Der Hamas-Vertreter erklärte, sie hätten eine Verlängerung der 72-stündigen Waffenruhe abgelehnt. Die Verhandlungen würden aber fortgesetzt. „Wir werden unsere Anstrengungen fortsetzen, um die Aggression zu stoppen und die berechtigten Anliegen unser Bevölkerung zu erreichen. Die Palästinenser fordern eine Aufhebung der Blockade des Gazastreifens und eine Öffnung der Grenzübergänge. Neben der Aufhebung von Einschränkungen bei der Geldüberweisung und einer Ausweitung der Fangzone für Fischer bestehen sie auf dem Bau eines See- und Flughafens in dem schmalen, 40 Kilometer langen Küstenstreifen. Außerdem sollen Häftlinge in Israel freigelassen werden. Israel fordert als Bedingung für einen Wiederaufbau des zerstörten Gazastreifens eine Entmilitarisierung und eine Entwaffnung der militanten Organisationen. Dies lehnt die Hamas bislang kategorisch ab.

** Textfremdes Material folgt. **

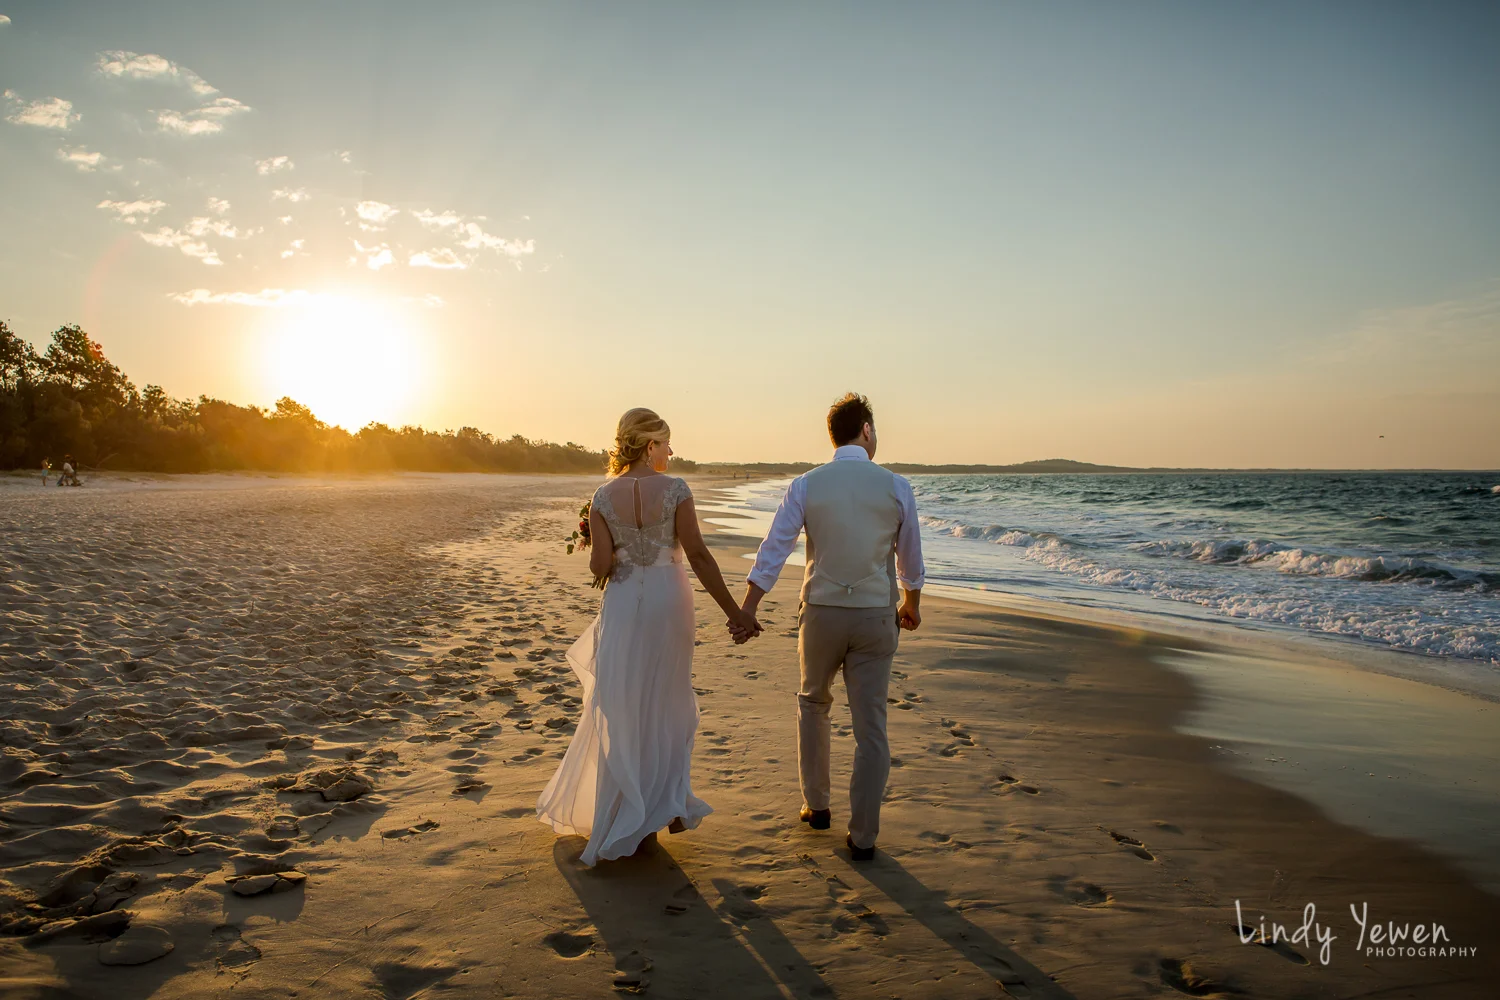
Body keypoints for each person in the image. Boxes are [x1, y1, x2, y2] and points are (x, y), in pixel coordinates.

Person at [537, 408, 761, 865]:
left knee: (623, 702)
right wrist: (735, 612)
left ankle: (635, 809)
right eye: (666, 443)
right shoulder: (676, 489)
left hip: (623, 603)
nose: (671, 452)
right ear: (648, 444)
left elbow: (600, 567)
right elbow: (698, 555)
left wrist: (599, 541)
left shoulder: (602, 496)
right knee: (668, 699)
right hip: (668, 599)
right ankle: (664, 805)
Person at [734, 392, 924, 861]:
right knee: (871, 726)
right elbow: (910, 560)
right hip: (875, 615)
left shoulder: (806, 484)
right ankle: (864, 835)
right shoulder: (896, 486)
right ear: (866, 430)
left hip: (821, 612)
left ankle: (817, 805)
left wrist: (749, 608)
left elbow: (774, 549)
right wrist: (911, 603)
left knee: (813, 703)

Die militanten Palästinenser üben seit 2007 ununterbrochen die Macht im Gazastreifen aus. „Die Zentren ihrer Herrschaft sind die Moscheen“, erklärt ein Journalist aus Gaza, der nicht namentlich genannt werden will, das System. „Jedes Wohnviertel, jeder Straßenzug ist einer Moschee zugeordnet. Deren Emir (Führer) hält seinen Rayon eisern im Griff. Zeitgenossen, die als „illoyal“ gelten, werden bespitzelt. Da sind dann oft 13- oder 14-Jährige, die beobachten, ob ein Ortsfremder den Betreffenden besucht, und das dann in der Moschee melden.“ Auch die mutmaßliche Hinrichtung des ehemaligen Hamas-Sprechers Aiman Taha wirft ein Schlaglicht auf die brutale Herrschaft.

Ein Hamas-Kritiker meinte dieser Tage, unter strikter Zusicherung der Anonymität: „Sie haben den Menschen das Blaue vom Himmel versprochen. Und was wird am Ende herauskommen? Ein paar Meilen mehr, die die Fischer aufs Meer hinausfahren dürfen, und ein paar Lkw-Ladungen mehr, die die abgeriegelte Grenze zu Israel passieren dürfen. Beide Seiten – die unsrige und Israel – haben nichts erreicht, rein gar nichts.“

Tatsächlich mag die Hamas im 1,8 Millionen Einwohner zählenden Gazastreifen nicht allgemein populär sein – zu ihrer „Siegesfeier“ am Donnerstag kamen gerade einmal ein paar Tausend eingefleischte Anhänger. Zugleich sind die Erwartungen an die Machthabenden hoch. Nach Schätzung der Uno-Behörde Ocha wurden in diesem Krieg 10.800 Häuser und Wohnungen zerstört, 65.000 Menschen wurden deshalb obdachlos. Viele von ihnen gehen davon aus, dass ihnen bald wieder neue Heime hingestellt werden. Der Journalist aus Gaza: „Mit leeren Händen können da die Hamas-Unterhändler nicht zurückkommen.“ Israel jedoch fürchtet aus guten Gründen Sicherheitsrisiken, wenn für Gaza bestimmte Baumaterialien in den Händen der Tunnelbauer der Hamas landen.